Integrity pacts are anti-corruption tools for governmental authorities developed by Transparency International in the 1990s with the aim of reducing corruption in public contracting. The pact is, essentially, an agreement between a government or government department (at the national, sub-national or local level) and all bidders for public contract.
According to Transparency International (TI), Integrity Pacts are tools to combat corruption at the tendering and contract stage of procurement. They bind all the bidders and the government together in a contract to reduce the possibility of corruption occurring both during and after the tendering.
A defence Integrity Pact usually contains three main features:
As TI emphasises, integrity pacts are important as they supplement weak laws by making contractual requirements aimed at preventing and avoiding corrupt practices that could otherwise compromise the security sector capacity building process and put scarce public resources to waste. They also attract more bidders, give them more confidence, and provide independent monitoring and technical scrutiny. Integrity Pacts can reduce the high cost and distorting impact of corruption on public procurement, and help create a more hospitable investment climate and harvest public support. Integrity Pacts reinforce sanctions, thereby deterring corruption.

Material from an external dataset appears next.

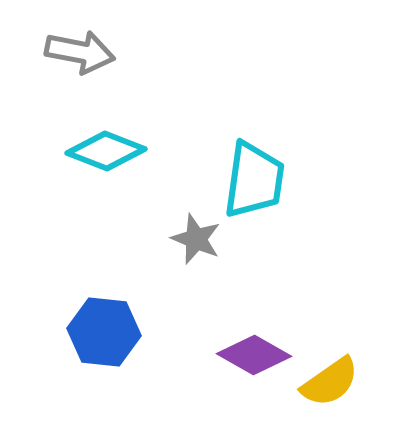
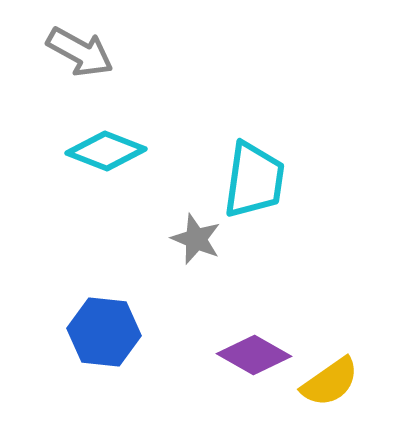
gray arrow: rotated 18 degrees clockwise
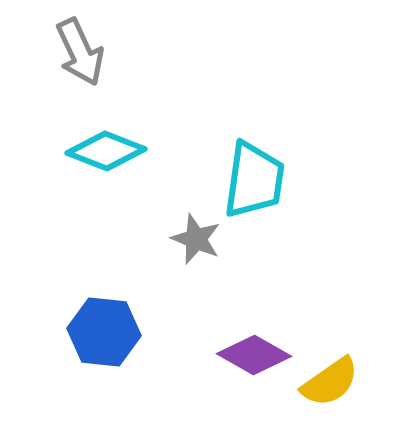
gray arrow: rotated 36 degrees clockwise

Integrity pacts stipulate rights and obligations to the effect that neither side will: pay, offer, demand or accept bribes; collude with competitors to obtain the contract; or engage in such abuses while executing the contract. The starting point is an agreement for the implementation of the pact between the government and a civil society organisation responsible for monitoring the pact. This agreement confirms the political will to implement the pact, defines the contracting process, and describes the activities, roles, and responsibilities of each of the parties involved. Transparency is required at every stage of the process. The content of the integrity pact should be agreed upon by civil society organisations and the government.
One of the main features of an integrity pact is independent monitoring. In most cases, monitors are members of civil society or experts appointed by (and reporting to) the TI Chapter and its civil society partners. The independent monitoring system aims to ensure that the pact is implemented and the obligations of the parties are fulfilled.
Integrity pacts involve and can be used by central, local or municipal government officials and agencies, private companies (the bidders) and civil society.